Saturday 24 June 2017

What did the Greeks do for Ezra Pound & Should we Care?



I spent half the week in Philadelphia giving a public lecture on that city’s most famous poet at the annual Ezra Pound International Conference. I never actually liked much of Pound’s poetry; his famous Cantos are crammed with allusions to other poets so dense that you need a literary encyclopedia to make sense of them.  And then there were his silly hairdos and the fascination with Fascism.



Questionnable Coiffure
But Pound did almost single-handedly free poetry from the rhetorical verbiage and conventional verse forms of the 19th century, stress the importance of crystalline imagery, and introduce the idea of verse libre and singable verse, verse cantabile. This makes an aural impact by careful handling of vowel sounds. He cannot be written out of the history of aesthetics however hard some, repelled by his politics, have tried.

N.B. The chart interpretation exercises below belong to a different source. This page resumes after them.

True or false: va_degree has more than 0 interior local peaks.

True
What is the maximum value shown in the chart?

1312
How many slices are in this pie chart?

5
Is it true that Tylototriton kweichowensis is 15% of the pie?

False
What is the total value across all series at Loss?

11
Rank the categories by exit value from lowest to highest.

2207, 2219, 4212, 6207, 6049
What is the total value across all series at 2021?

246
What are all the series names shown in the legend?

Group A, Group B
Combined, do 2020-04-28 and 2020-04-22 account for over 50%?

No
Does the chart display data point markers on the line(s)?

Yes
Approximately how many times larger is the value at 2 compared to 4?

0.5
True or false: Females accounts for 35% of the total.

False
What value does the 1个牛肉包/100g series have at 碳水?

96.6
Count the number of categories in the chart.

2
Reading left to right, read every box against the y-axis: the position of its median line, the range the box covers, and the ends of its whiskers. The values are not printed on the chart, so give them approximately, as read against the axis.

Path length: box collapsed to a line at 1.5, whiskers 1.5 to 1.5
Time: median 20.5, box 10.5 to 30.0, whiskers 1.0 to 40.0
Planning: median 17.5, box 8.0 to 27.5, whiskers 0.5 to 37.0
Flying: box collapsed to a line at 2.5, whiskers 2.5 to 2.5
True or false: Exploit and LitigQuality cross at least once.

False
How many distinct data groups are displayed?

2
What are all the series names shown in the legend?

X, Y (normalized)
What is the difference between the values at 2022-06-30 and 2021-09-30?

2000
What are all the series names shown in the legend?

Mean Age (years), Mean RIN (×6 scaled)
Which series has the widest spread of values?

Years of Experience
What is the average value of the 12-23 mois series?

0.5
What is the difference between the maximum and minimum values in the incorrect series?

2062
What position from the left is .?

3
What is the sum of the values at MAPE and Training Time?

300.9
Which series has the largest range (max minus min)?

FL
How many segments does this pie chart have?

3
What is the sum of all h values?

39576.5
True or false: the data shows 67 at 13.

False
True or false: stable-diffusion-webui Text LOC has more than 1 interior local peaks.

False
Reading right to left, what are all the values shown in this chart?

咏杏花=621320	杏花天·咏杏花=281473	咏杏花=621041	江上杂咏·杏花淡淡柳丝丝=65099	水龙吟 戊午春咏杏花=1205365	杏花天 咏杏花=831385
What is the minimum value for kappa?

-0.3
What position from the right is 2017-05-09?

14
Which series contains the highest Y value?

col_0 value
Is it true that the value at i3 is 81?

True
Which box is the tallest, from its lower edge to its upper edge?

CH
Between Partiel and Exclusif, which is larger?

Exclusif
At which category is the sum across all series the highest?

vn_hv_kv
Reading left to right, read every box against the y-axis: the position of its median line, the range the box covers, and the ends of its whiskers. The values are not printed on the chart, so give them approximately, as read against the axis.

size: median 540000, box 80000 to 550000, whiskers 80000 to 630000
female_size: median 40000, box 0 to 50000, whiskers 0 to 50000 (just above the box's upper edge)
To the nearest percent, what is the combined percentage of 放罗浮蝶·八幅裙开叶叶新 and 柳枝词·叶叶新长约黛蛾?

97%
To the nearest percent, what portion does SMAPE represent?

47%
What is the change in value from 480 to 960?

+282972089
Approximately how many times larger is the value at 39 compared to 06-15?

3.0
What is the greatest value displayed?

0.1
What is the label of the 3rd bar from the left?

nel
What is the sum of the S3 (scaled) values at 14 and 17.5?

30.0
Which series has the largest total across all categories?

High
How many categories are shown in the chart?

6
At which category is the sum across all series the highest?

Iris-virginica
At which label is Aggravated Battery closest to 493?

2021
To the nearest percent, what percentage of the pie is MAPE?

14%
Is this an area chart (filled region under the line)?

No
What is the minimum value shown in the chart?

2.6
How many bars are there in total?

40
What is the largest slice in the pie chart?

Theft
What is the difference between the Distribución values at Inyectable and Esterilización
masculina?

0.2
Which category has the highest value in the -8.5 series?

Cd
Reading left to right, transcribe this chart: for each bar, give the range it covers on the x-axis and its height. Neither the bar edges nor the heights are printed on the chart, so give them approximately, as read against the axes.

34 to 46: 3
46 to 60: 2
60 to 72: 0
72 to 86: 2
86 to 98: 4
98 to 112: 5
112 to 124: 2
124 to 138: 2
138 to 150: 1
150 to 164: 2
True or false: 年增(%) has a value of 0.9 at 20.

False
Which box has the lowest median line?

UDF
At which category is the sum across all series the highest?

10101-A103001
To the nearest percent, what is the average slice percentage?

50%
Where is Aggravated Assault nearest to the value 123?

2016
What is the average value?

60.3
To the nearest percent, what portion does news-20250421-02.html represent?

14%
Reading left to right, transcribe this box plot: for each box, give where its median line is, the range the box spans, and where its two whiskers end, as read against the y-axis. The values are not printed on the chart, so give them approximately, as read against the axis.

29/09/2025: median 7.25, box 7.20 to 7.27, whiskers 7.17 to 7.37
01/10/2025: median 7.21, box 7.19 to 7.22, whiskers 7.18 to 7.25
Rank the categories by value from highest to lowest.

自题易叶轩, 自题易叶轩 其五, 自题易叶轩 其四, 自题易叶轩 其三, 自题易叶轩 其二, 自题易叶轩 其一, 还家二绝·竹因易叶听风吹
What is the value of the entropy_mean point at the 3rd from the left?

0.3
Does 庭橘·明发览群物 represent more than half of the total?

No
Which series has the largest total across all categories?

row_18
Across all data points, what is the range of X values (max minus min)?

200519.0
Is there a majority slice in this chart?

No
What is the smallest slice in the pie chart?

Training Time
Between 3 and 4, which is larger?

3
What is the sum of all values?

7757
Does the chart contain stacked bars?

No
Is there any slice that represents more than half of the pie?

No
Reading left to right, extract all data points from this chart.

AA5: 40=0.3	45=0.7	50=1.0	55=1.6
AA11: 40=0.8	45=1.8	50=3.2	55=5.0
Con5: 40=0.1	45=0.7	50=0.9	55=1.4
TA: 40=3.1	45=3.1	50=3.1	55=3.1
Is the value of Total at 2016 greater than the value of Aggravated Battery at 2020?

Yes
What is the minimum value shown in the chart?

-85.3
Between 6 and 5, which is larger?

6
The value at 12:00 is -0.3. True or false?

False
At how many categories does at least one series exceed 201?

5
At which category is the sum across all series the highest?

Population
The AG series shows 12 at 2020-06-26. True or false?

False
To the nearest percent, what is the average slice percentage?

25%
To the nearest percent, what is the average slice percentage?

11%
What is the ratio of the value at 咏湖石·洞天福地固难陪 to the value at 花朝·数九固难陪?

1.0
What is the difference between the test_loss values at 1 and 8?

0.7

Pound is Hellenic Maiden Second from Left
I argued that the primary reason he was able to invent a whole new kind of lyric song was his experience performing in the chorus of a Greek tragedy by Euripides, Iphigenia in Tauris in 1903, at the age of 17. This meant learning off by heart nearly 300 lines of limpid lyric poetry which sounds, when sung or spoken out loud, very like much of Pound's most beautiful, melodic lines, e.g.  ‘Eyes, dreams, lips, and the night goes’, or ‘In the gloom, the gold gathers the light against it.’

'ecstasies of emotion'
Pound as Hellenic Maiden made an impression which his friend William Carlos Williams regarded as hilarious, ‘in a togalike ensemble topped by a great blond wig at which he tore as he waved his arms about and heaved his massive breasts in ecstasies of emotion’. Hilda Doolittle, however (better known as the poet H.D.), developed a crush on cross-dressed Pound and thenceforward spent most of her life imitating or translating Euripides.

Poster advertising the  Play
I believe that the older Pound was in denial about the importance of Euripides to his own development because Euripides was associated, through his popular translator Gilbert Murray (co-founder of the League of Nations which became the UN), with the liberal and humanitarian causes which Pound came to despise. I also learned on Tuesday that Pound corresponded with fellow-Modernist-of-dodgy-politics T.S. Eliot in an excruciatingly racist parody of what they regarded as the diction of African American people (although they called them by another, less respectful name).


The Messenger spoke Greek skilfully & was talked about for years
Which all goes to show that the Classics lurk beneath stones where nobody has suspected them (like the form and sound of Modernist free verse) and do indeed belong to everyone. This includes august poetic types I personally would rather not hang out with, even at such a monumental performance of my very favourite Greek play.